■ TEXTO PARA LEER:

● ● ● ●

Ñoño, no, no.
Solo relax, solo terapia contra agoreros, adivinos, shamanes, informadores, politiquillos mecha corta “aprovechadores” de cualquier cosa para oponerse a cualquier otra, contra bien informados, contra bien intencionados y contra mi mismo, contra la posibilidad de atrapar una “depre” y luego – como a la media hora – empezar a llamarle cariñosamente mi depre.
Bueno hay les va el cuento.
Hace como unos 15 o 16 años papá y mamá se fueron de viaje a Israel, dada su vida de fe ese tour se convirtió en un viaje excepcional. Claro volvieron finisimos y con un montón de chucherias: un poco de agua del Mar Muerto, un poco de arena, unas cuantas monedas (schekels, creo que se llaman) y dulces de higo, dátil y no se que mas. Quien sabe cuantos se apañaría el abuelo –una vez le encontraron en la bolsa de una sucia y vieja chamarra como cincuenta envolturas de los famosos candies amarillos y rojos con blanco – lo importante para la historia es que le tocaron unos de deliciosos dulces de dátil y claro, se los comió. Yo no lo vi, pero lo imagino comiendo cansinamente, haciendo tiempo, disfrutando, como haciendo antesala de todo lo que pudiera venir en lo que le quedaba de vida; luego – contrario a la costumbre – recoge y guarda las semillas que traía el dulce …..y las siembra. Algunos años después el muere, nadie recuerda el tema de los dulces y nadie se da cuenta cuando aparecen los primeros brotes, hoy tenemos un par de palmas datileras que escaparon de la guerra entre judíos y palestinos en forma de cuasi compota, pasaron por la dentadura falsa del abuelo y se abrieron paso entre el macizo, pedregoso y duro terreno de casa de mi mamá. Un lujo exótico en tiempos del cólera.

● ● ● ●

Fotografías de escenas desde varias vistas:
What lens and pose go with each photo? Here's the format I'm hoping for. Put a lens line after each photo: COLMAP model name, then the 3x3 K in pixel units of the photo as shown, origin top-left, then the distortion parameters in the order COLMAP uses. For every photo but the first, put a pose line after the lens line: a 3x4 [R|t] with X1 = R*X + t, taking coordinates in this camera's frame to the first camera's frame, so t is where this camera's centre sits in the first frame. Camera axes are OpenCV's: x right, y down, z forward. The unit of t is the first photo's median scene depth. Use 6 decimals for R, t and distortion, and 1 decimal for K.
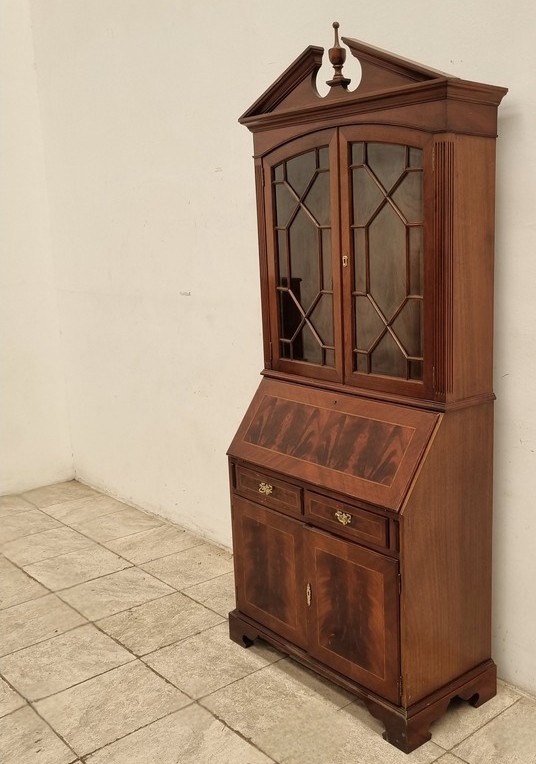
lens RADIAL K [[778.6, 0, 388.8], [0, 778.6, 382.9], [0, 0, 1]] dist [0.017727, 0.006323]
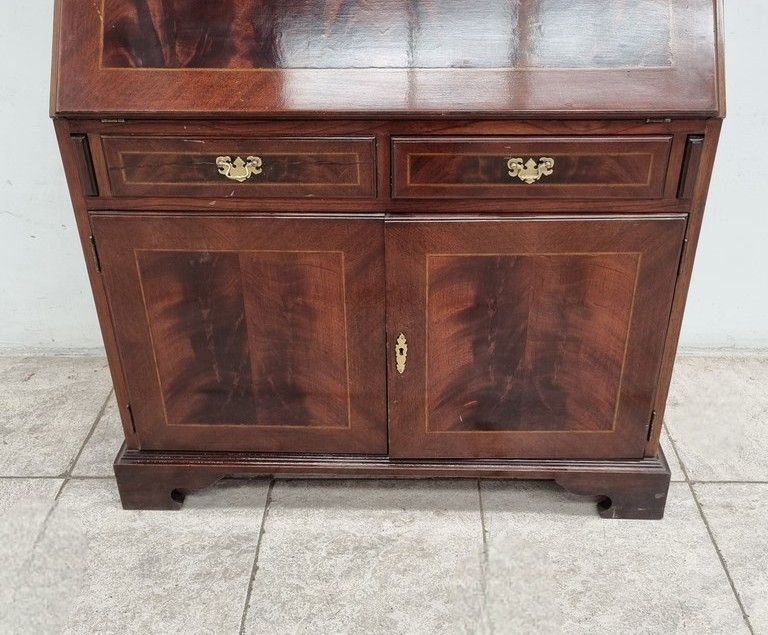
lens RADIAL K [[791.6, 0, 388.5], [0, 791.6, 249.6], [0, 0, 1]] dist [0.026143, 0.004338]
pose [[0.718566, -0.328721, 0.612866, -0.380830], [0.129814, 0.929150, 0.346162, 0.043597], [-0.683236, -0.169182, 0.710329, 0.665551]]
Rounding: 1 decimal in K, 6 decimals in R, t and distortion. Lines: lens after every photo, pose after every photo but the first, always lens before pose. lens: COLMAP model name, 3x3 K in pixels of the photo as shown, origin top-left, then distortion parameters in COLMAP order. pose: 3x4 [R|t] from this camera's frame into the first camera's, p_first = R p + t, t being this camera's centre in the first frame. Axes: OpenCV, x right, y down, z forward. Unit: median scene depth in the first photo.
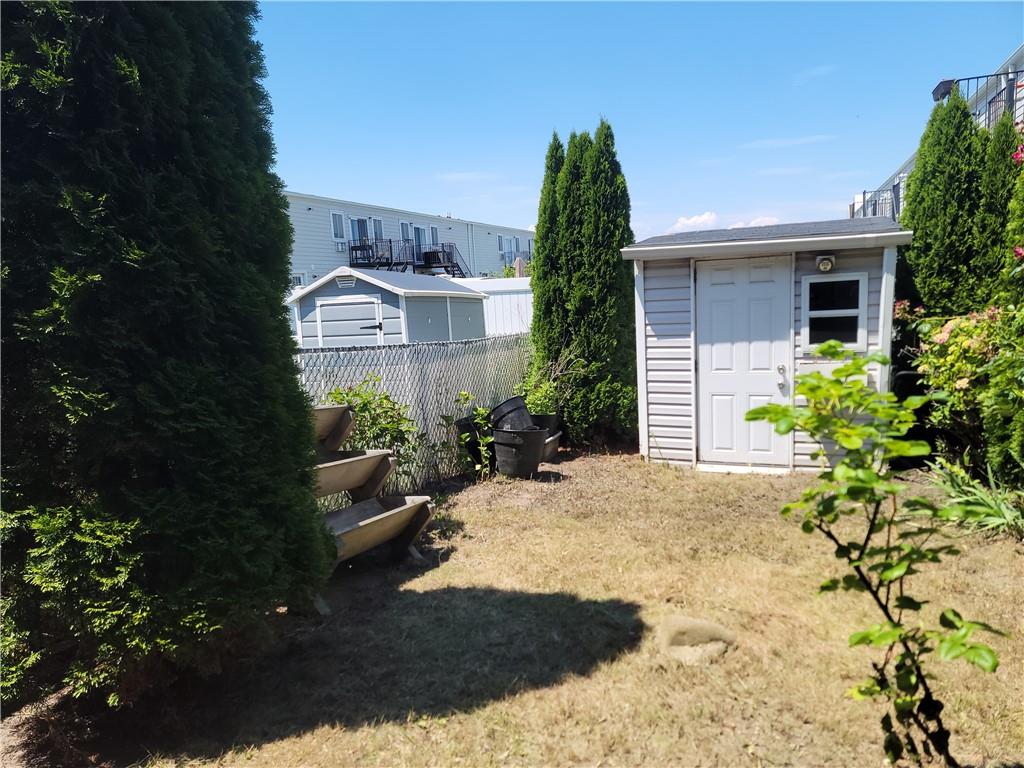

● ● ● ●

■ ACTIVIDAD: Devuelve sin cambios el fragmento del relato que empieza con "Ñoño, no, no." y sigue hasta "va el cuento.". Los registros son un material independiente del relato.

■ RESPUESTA DEL EJERCICIO:
Ñoño, no, no.
Solo relax, solo terapia contra agoreros, adivinos, shamanes, informadores, politiquillos mecha corta “aprovechadores” de cualquier cosa para oponerse a cualquier otra, contra bien informados, contra bien intencionados y contra mi mismo, contra la posibilidad de atrapar una “depre” y luego – como a la media hora – empezar a llamarle cariñosamente mi depre.
Bueno hay les va el cuento.